**ASSIGNED TASK:** Below are the records; output them exactly from the first line through the line with "signaal van uw", stopping there.

**INFORMATION PROVIDED:**
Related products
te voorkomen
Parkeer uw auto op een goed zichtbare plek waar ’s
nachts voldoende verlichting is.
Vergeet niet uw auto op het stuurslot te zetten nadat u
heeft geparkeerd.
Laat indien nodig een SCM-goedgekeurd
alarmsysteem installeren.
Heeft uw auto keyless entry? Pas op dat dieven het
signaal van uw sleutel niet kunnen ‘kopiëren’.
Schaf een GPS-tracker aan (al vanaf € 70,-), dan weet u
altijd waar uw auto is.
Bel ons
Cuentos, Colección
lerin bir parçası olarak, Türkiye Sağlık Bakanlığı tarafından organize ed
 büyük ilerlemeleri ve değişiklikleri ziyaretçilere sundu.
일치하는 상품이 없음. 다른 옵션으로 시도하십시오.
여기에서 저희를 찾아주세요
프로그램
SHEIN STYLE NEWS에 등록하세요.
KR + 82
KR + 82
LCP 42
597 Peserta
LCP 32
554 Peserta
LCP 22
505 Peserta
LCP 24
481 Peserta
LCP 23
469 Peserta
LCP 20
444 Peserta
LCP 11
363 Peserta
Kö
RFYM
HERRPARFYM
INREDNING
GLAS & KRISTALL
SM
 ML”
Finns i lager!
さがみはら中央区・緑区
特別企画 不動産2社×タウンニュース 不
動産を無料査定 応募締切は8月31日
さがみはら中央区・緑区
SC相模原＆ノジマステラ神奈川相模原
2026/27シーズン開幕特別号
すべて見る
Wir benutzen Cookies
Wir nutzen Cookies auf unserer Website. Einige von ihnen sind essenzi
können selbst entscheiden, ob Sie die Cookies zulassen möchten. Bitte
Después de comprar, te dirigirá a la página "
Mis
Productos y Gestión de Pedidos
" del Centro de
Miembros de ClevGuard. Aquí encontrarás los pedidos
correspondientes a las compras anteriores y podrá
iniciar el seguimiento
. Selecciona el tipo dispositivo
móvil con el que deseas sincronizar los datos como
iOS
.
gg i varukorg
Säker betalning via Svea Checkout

**SOLVED PROBLEM:**
Related products
te voorkomen
Parkeer uw auto op een goed zichtbare plek waar ’s
nachts voldoende verlichting is.
Vergeet niet uw auto op het stuurslot te zetten nadat u
heeft geparkeerd.
Laat indien nodig een SCM-goedgekeurd
alarmsysteem installeren.
Heeft uw auto keyless entry? Pas op dat dieven het
signaal van uw sleutel niet kunnen ‘kopiëren’.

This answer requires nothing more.